**YOUR INSTRUCTIONS**
Please pull out every line of text from all the records below without changing a word, and leave the pictures out of your answer.

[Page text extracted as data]
==================================================

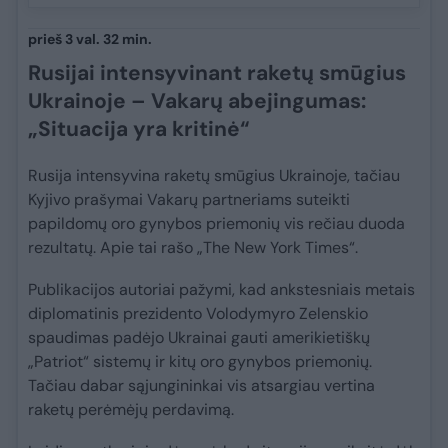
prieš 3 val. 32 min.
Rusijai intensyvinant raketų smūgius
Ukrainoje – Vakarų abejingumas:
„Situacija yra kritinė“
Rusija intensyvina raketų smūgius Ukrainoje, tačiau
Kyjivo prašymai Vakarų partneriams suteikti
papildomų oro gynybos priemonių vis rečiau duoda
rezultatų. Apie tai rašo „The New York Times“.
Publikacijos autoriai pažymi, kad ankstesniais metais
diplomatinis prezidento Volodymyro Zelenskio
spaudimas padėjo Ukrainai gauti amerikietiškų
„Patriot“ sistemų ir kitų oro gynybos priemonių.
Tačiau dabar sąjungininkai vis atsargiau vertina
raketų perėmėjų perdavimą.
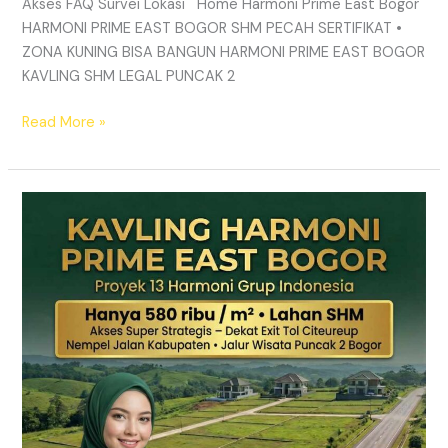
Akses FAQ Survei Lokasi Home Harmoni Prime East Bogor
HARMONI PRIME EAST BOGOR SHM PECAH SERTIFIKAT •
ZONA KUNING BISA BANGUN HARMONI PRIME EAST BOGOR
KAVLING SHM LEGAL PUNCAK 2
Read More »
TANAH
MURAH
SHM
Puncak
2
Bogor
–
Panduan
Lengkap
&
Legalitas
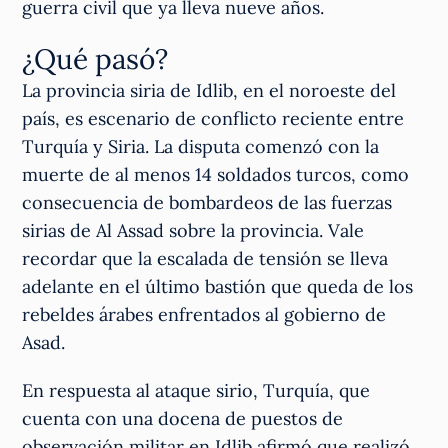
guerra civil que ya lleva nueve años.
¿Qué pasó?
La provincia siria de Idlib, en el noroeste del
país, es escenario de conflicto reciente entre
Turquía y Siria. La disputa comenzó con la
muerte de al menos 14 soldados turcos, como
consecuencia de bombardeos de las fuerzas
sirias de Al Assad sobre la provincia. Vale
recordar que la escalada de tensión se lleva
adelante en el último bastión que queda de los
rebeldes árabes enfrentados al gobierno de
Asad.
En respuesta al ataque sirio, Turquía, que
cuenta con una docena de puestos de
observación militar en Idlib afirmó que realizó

==================================================

**THE ANSWER**
prieš 3 val. 32 min.
Rusijai intensyvinant raketų smūgius
Ukrainoje – Vakarų abejingumas:
„Situacija yra kritinė“
Rusija intensyvina raketų smūgius Ukrainoje, tačiau
Kyjivo prašymai Vakarų partneriams suteikti
papildomų oro gynybos priemonių vis rečiau duoda
rezultatų. Apie tai rašo „The New York Times“.
Publikacijos autoriai pažymi, kad ankstesniais metais
diplomatinis prezidento Volodymyro Zelenskio
spaudimas padėjo Ukrainai gauti amerikietiškų
„Patriot“ sistemų ir kitų oro gynybos priemonių.
Tačiau dabar sąjungininkai vis atsargiau vertina
raketų perėmėjų perdavimą.
Akses FAQ Survei Lokasi Home Harmoni Prime East Bogor
HARMONI PRIME EAST BOGOR SHM PECAH SERTIFIKAT •
ZONA KUNING BISA BANGUN HARMONI PRIME EAST BOGOR
KAVLING SHM LEGAL PUNCAK 2
Read More »
TANAH
MURAH
SHM
Puncak
2
Bogor
–
Panduan
Lengkap
&
Legalitas
guerra civil que ya lleva nueve años.
¿Qué pasó?
La provincia siria de Idlib, en el noroeste del
país, es escenario de conflicto reciente entre
Turquía y Siria. La disputa comenzó con la
muerte de al menos 14 soldados turcos, como
consecuencia de bombardeos de las fuerzas
sirias de Al Assad sobre la provincia. Vale
recordar que la escalada de tensión se lleva
adelante en el último bastión que queda de los
rebeldes árabes enfrentados al gobierno de
Asad.
En respuesta al ataque sirio, Turquía, que
cuenta con una docena de puestos de
observación militar en Idlib afirmó que realizó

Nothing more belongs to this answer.